De l’Antiquité au Haut Moyen Âge, la conversion des tribus amazighes s’est intensifiée avant et pendant la période de domination romaine et byzantine. L’apogée de ce judaïsme amazigh se situe aux Ve et VIe siècles, se maintenant jusqu’à la conquête musulmane au VIIe siècle.

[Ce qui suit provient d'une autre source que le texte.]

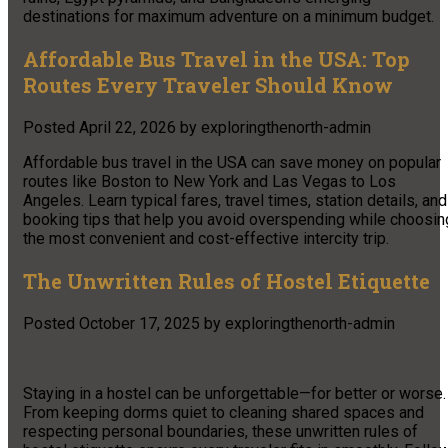
destinations for maximum adventure on a minimum budget.
Affordable Bus Travel in the USA: Top
Routes Every Traveler Should Know
Posted
April 22, 2026
by
exploringthenorth-admin
Affordable bus travel in the USA can save money on popular
routes like Boston to New York and Las Vegas to Los
Angeles. Learn typical fares, travel times, station details, and
booking tips that help you avoid overspending while choosin
the most convenient and cost-effective intercity trip.
The Unwritten Rules of Hostel Etiquette
Posted
October 17, 2025
by
exploringthenorth-admin
Staying in a hostel can be unforgettable—for better or worse.
From keeping dorms quiet to cleaning shared spaces and
respecting personal boundaries, these unwritten rules of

Les Aurès (Algérie actuelle) est le foyer le plus célèbre, incarné par la tribu des Djéraoua, dirigée par la reine et guerrière Dihya, qui a résisté aux conquérants omeyyades à la fin du VIIe siècle.
En Afrique du nord et notamment les confins algéro-marocains, des tribus comme les Bahlula, les Madyûna (autour de Tlemcen) et les Fendelaoua pratiquaient le judaïsme.
Dans l’actuelle Libye, la tribu des Nefoussa (dans le djebel au sud de Tripoli) était également connue pour professer le judaïsme.
Au Maroc, la présence de clans juifs amazighs est historiquement attestée à travers diverses traditions, notamment dans les montagnes du Haut et du Moyen Atlas, avec une implantation remarquable jusqu’au XXe siècle.
Bien que ces populations aient été assimilées aux conquêtes musulmanes ultérieures, ce passé a profondément marqué la culture, la langue et l’histoire des communautés juives d’Afrique du Nord, souvent appelées « Juifs berbères ».